DATASET SECTION =

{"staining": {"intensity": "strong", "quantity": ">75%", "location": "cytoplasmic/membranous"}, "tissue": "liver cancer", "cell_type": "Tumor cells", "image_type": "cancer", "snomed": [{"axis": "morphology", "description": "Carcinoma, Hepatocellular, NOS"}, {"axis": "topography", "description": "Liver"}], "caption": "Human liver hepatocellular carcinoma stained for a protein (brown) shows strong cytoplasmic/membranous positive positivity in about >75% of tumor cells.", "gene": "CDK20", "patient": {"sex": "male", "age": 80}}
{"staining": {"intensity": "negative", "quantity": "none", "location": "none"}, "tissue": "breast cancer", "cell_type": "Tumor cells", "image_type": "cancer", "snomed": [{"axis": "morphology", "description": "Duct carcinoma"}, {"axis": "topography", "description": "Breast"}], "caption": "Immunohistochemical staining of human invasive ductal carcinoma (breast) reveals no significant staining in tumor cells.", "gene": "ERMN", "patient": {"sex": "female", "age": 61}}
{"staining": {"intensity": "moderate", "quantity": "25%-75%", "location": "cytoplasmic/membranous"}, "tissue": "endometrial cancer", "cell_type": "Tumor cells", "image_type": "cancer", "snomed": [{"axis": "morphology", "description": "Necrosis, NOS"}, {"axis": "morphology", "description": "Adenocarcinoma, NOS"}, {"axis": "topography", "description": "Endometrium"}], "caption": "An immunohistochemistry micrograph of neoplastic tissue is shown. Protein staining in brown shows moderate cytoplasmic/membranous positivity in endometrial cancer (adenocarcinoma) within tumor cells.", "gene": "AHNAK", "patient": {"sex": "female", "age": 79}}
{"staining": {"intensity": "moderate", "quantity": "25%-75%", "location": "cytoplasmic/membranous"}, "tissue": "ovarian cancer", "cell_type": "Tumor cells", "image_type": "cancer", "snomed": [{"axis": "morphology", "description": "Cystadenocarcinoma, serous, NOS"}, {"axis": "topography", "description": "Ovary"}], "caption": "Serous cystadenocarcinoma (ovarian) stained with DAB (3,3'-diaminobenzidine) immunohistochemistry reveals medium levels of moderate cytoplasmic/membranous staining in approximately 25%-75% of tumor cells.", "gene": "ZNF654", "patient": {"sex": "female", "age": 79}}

EXERCISE DIRECTIONS = The full listing is to be written out again, exactly as shown.

SOLUTION BELOW =
{"staining": {"intensity": "strong", "quantity": ">75%", "location": "cytoplasmic/membranous"}, "tissue": "liver cancer", "cell_type": "Tumor cells", "image_type": "cancer", "snomed": [{"axis": "morphology", "description": "Carcinoma, Hepatocellular, NOS"}, {"axis": "topography", "description": "Liver"}], "caption": "Human liver hepatocellular carcinoma stained for a protein (brown) shows strong cytoplasmic/membranous positive positivity in about >75% of tumor cells.", "gene": "CDK20", "patient": {"sex": "male", "age": 80}}
{"staining": {"intensity": "negative", "quantity": "none", "location": "none"}, "tissue": "breast cancer", "cell_type": "Tumor cells", "image_type": "cancer", "snomed": [{"axis": "morphology", "description": "Duct carcinoma"}, {"axis": "topography", "description": "Breast"}], "caption": "Immunohistochemical staining of human invasive ductal carcinoma (breast) reveals no significant staining in tumor cells.", "gene": "ERMN", "patient": {"sex": "female", "age": 61}}
{"staining": {"intensity": "moderate", "quantity": "25%-75%", "location": "cytoplasmic/membranous"}, "tissue": "endometrial cancer", "cell_type": "Tumor cells", "image_type": "cancer", "snomed": [{"axis": "morphology", "description": "Necrosis, NOS"}, {"axis": "morphology", "description": "Adenocarcinoma, NOS"}, {"axis": "topography", "description": "Endometrium"}], "caption": "An immunohistochemistry micrograph of neoplastic tissue is shown. Protein staining in brown shows moderate cytoplasmic/membranous positivity in endometrial cancer (adenocarcinoma) within tumor cells.", "gene": "AHNAK", "patient": {"sex": "female", "age": 79}}
{"staining": {"intensity": "moderate", "quantity": "25%-75%", "location": "cytoplasmic/membranous"}, "tissue": "ovarian cancer", "cell_type": "Tumor cells", "image_type": "cancer", "snomed": [{"axis": "morphology", "description": "Cystadenocarcinoma, serous, NOS"}, {"axis": "topography", "description": "Ovary"}], "caption": "Serous cystadenocarcinoma (ovarian) stained with DAB (3,3'-diaminobenzidine) immunohistochemistry reveals medium levels of moderate cytoplasmic/membranous staining in approximately 25%-75% of tumor cells.", "gene": "ZNF654", "patient": {"sex": "female", "age": 79}}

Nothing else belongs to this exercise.